Work to be completed
Between the line containing "何选择专业公司一、漏水检测前的自我判断在联系专业公司之前，可以先通过以下方式" and the line containing "la fidélité de" lies a run of lines; give that run again exactly, with both of those lines, and nothing else from the entries below.

Records supplied
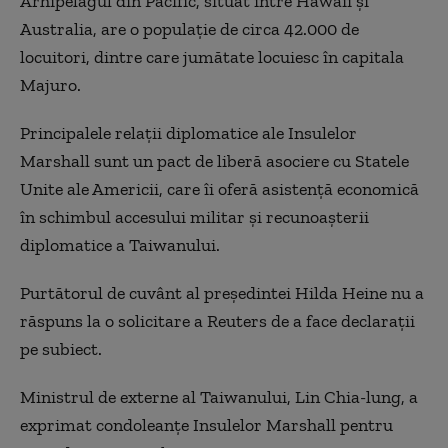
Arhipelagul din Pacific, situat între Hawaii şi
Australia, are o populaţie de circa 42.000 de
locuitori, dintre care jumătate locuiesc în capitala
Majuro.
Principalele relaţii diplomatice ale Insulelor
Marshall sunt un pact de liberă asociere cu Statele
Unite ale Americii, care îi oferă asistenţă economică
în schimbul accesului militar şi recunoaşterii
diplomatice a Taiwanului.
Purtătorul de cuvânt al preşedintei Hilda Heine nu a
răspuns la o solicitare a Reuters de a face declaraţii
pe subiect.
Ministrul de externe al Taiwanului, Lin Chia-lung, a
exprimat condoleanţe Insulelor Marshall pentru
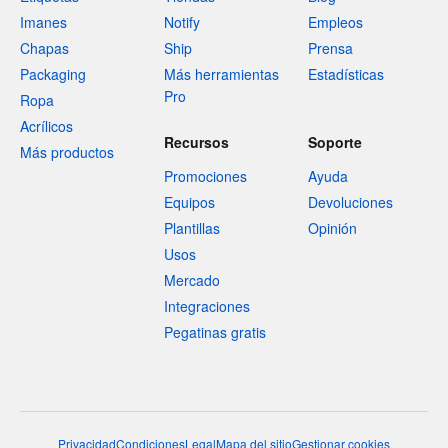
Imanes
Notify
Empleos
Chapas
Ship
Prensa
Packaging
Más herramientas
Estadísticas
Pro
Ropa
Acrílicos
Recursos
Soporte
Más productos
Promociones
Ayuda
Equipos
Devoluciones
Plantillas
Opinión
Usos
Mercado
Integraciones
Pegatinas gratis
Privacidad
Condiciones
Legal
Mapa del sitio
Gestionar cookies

...

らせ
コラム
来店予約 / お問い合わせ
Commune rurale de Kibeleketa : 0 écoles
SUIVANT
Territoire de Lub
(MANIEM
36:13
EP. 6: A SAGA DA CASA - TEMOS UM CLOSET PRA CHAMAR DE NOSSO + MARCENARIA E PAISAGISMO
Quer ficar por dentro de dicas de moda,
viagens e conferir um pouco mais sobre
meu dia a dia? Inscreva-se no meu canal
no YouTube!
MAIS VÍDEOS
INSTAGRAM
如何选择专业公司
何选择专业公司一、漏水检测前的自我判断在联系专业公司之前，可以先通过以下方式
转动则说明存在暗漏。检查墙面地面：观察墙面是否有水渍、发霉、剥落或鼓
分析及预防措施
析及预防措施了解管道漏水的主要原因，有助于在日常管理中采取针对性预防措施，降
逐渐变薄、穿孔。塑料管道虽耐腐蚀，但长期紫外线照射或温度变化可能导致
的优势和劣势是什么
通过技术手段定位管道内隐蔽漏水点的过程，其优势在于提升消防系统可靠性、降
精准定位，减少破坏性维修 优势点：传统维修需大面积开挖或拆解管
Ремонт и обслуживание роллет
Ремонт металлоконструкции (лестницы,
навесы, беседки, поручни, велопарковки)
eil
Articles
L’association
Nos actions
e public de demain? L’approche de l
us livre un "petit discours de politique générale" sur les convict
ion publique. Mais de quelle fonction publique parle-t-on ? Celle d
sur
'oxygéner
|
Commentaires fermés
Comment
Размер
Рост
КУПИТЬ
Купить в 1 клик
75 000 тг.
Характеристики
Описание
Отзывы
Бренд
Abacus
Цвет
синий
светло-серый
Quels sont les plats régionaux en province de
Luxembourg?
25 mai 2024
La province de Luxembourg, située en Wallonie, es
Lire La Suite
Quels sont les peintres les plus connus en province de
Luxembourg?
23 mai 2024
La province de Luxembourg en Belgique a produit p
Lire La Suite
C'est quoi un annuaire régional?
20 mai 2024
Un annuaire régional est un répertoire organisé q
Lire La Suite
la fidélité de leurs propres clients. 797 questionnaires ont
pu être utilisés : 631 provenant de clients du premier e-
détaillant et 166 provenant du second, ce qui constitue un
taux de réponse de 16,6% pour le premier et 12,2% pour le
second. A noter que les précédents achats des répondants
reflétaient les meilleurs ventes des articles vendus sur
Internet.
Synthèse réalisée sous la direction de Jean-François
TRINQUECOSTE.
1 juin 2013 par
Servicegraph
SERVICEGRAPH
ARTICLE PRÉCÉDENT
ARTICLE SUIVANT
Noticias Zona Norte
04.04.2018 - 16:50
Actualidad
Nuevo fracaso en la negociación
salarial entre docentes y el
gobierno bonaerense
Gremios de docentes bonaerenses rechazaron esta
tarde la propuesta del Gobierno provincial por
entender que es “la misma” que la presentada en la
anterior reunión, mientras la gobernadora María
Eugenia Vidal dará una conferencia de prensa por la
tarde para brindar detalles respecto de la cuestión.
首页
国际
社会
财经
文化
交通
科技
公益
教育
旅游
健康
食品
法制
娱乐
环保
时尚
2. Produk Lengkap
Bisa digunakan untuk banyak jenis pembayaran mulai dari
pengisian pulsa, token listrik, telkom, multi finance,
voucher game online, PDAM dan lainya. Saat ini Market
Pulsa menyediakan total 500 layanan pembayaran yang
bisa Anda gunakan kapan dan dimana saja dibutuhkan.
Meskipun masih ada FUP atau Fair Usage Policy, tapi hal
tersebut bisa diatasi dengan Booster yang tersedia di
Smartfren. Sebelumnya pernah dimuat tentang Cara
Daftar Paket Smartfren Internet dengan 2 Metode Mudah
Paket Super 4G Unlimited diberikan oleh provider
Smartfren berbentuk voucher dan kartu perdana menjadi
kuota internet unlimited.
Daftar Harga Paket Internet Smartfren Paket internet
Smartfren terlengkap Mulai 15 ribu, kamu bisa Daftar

==

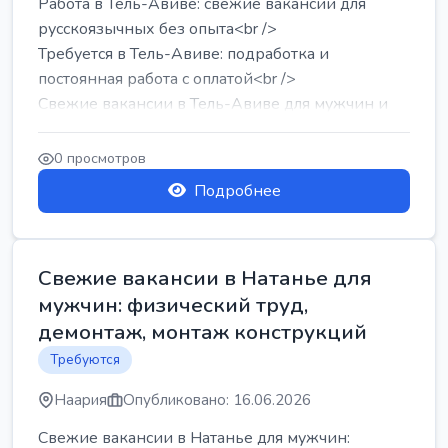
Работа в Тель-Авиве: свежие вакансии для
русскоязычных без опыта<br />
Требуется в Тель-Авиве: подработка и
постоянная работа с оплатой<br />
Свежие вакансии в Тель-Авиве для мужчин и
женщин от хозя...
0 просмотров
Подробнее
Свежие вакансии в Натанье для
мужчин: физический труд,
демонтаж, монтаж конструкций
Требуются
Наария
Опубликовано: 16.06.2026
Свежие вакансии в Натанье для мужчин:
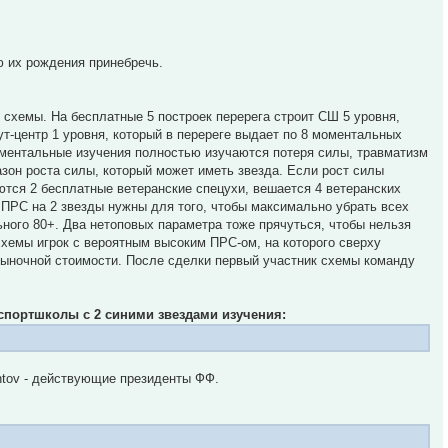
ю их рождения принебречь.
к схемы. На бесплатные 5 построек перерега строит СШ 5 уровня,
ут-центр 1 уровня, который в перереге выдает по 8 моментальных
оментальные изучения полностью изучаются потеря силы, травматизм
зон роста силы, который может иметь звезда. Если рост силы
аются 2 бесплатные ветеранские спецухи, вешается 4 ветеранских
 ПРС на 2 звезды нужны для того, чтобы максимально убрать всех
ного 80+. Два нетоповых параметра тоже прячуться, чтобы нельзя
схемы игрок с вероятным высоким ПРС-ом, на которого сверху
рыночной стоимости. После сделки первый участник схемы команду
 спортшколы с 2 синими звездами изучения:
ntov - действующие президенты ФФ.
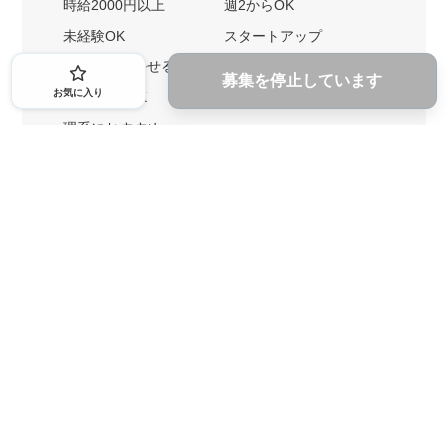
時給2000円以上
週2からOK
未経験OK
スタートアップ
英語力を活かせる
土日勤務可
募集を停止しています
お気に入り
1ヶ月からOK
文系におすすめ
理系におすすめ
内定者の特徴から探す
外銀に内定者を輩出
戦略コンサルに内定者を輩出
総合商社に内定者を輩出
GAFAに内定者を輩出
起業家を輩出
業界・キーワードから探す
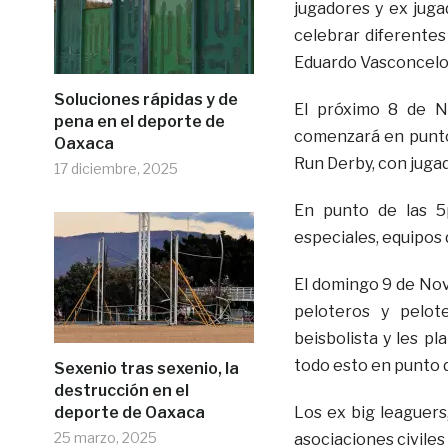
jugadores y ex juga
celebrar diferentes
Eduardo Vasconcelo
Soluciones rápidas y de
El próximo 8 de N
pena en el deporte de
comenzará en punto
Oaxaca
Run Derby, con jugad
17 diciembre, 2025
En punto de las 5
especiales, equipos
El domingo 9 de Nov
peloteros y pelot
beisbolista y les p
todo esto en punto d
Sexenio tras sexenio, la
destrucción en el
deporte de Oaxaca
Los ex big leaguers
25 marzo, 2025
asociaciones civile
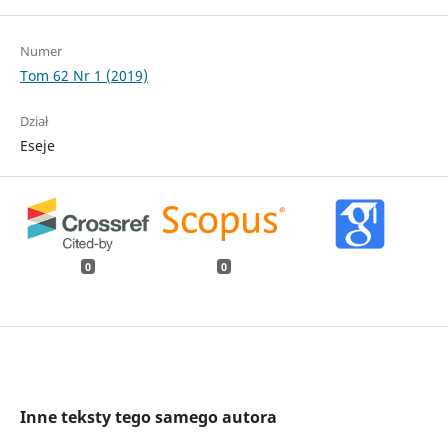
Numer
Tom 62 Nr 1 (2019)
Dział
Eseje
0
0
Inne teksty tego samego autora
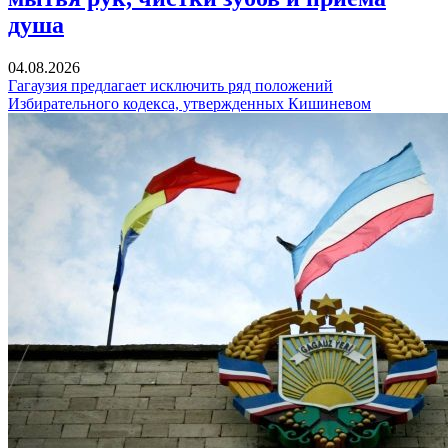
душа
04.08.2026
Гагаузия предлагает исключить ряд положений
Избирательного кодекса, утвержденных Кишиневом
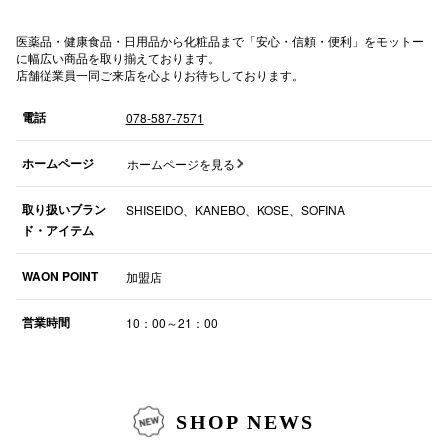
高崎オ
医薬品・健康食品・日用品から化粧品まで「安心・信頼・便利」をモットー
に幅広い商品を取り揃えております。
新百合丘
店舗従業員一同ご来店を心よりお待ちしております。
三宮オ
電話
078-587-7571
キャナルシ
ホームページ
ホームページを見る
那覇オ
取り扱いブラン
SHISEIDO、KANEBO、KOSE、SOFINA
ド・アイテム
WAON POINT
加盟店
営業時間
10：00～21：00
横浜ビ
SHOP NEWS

Solution for this task
何选择专业公司一、漏水检测前的自我判断在联系专业公司之前，可以先通过以下方式
转动则说明存在暗漏。检查墙面地面：观察墙面是否有水渍、发霉、剥落或鼓
分析及预防措施
析及预防措施了解管道漏水的主要原因，有助于在日常管理中采取针对性预防措施，降
逐渐变薄、穿孔。塑料管道虽耐腐蚀，但长期紫外线照射或温度变化可能导致
的优势和劣势是什么
通过技术手段定位管道内隐蔽漏水点的过程，其优势在于提升消防系统可靠性、降
精准定位，减少破坏性维修 优势点：传统维修需大面积开挖或拆解管
Ремонт и обслуживание роллет
Ремонт металлоконструкции (лестницы,
навесы, беседки, поручни, велопарковки)
eil
Articles
L’association
Nos actions
e public de demain? L’approche de l
us livre un "petit discours de politique générale" sur les convict
ion publique. Mais de quelle fonction publique parle-t-on ? Celle d
sur
'oxygéner
|
Commentaires fermés
Comment
Размер
Рост
КУПИТЬ
Купить в 1 клик
75 000 тг.
Характеристики
Описание
Отзывы
Бренд
Abacus
Цвет
синий
светло-серый
Quels sont les plats régionaux en province de
Luxembourg?
25 mai 2024
La province de Luxembourg, située en Wallonie, es
Lire La Suite
Quels sont les peintres les plus connus en province de
Luxembourg?
23 mai 2024
La province de Luxembourg en Belgique a produit p
Lire La Suite
C'est quoi un annuaire régional?
20 mai 2024
Un annuaire régional est un répertoire organisé q
Lire La Suite
la fidélité de leurs propres clients. 797 questionnaires ont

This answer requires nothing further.